▶ **Task directions**
An exact reproduction of all the data is needed, with no images in it.

▶ **Data supplied**
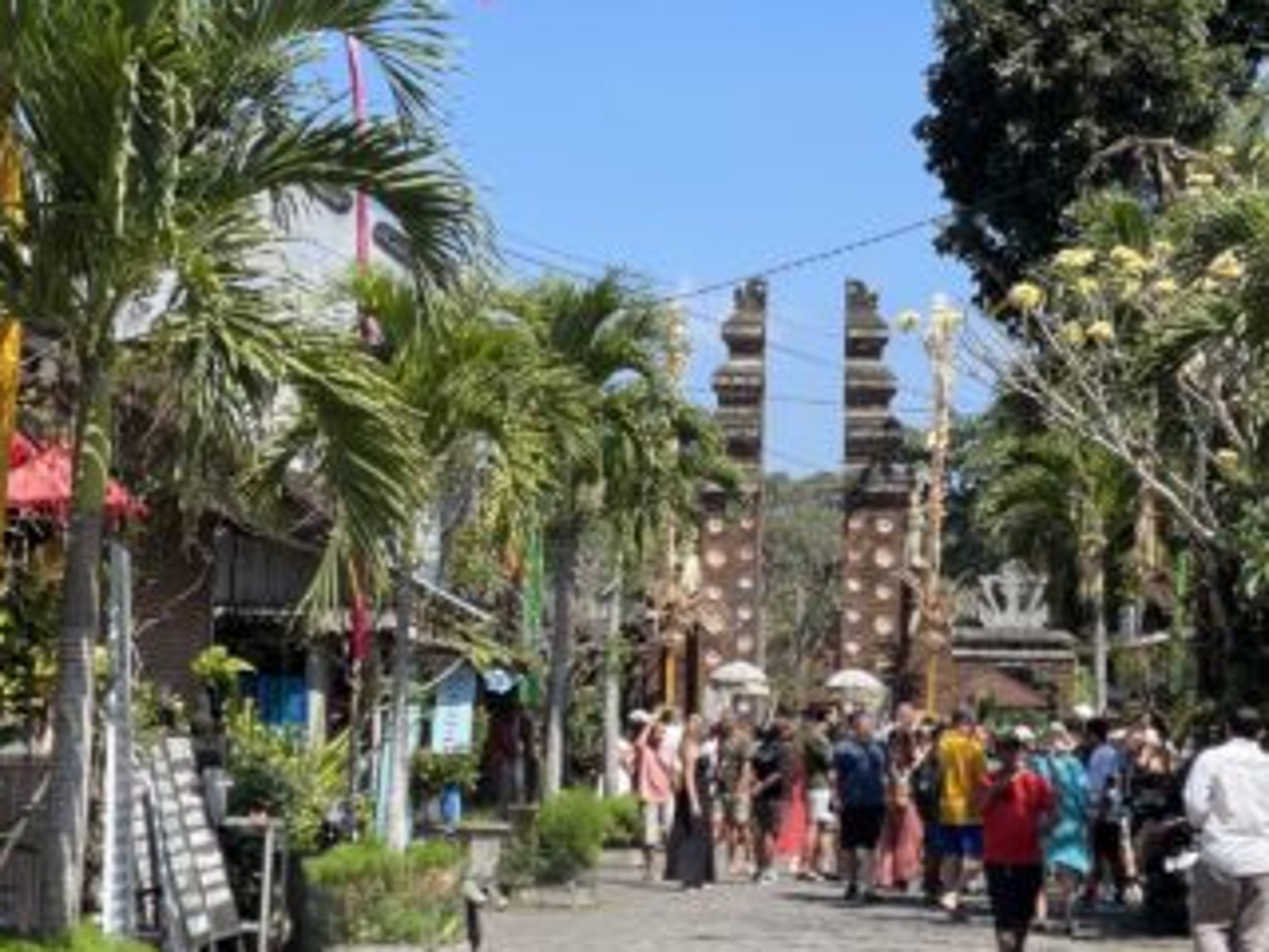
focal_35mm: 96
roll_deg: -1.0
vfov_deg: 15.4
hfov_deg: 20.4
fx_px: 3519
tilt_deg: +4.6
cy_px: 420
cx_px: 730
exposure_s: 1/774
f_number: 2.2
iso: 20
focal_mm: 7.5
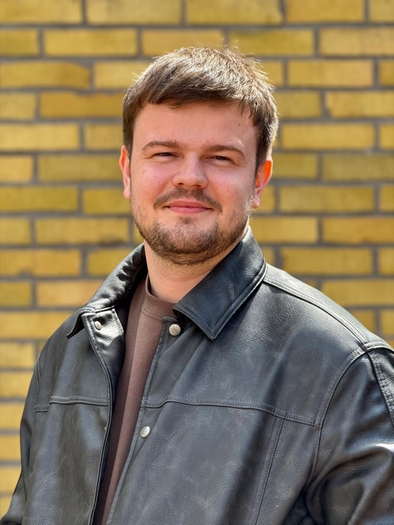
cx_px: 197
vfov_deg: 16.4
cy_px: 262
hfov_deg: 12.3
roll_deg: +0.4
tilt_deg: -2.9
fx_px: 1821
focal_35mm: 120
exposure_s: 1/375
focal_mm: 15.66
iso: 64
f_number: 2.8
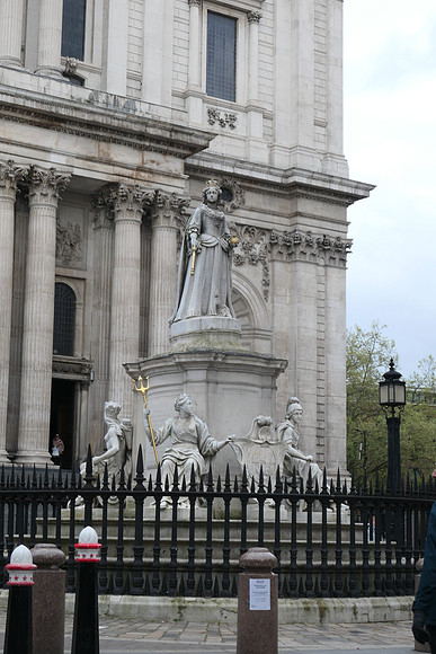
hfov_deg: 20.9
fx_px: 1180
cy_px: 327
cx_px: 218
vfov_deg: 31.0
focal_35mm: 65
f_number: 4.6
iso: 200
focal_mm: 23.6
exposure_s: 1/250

▶ **Task answer**
focal_35mm: 96
roll_deg: -1.0
vfov_deg: 15.4
hfov_deg: 20.4
fx_px: 3519
tilt_deg: +4.6
cy_px: 420
cx_px: 730
exposure_s: 1/774
f_number: 2.2
iso: 20
focal_mm: 7.5
cx_px: 197
vfov_deg: 16.4
cy_px: 262
hfov_deg: 12.3
roll_deg: +0.4
tilt_deg: -2.9
fx_px: 1821
focal_35mm: 120
exposure_s: 1/375
focal_mm: 15.66
iso: 64
f_number: 2.8
hfov_deg: 20.9
fx_px: 1180
cy_px: 327
cx_px: 218
vfov_deg: 31.0
focal_35mm: 65
f_number: 4.6
iso: 200
focal_mm: 23.6
exposure_s: 1/250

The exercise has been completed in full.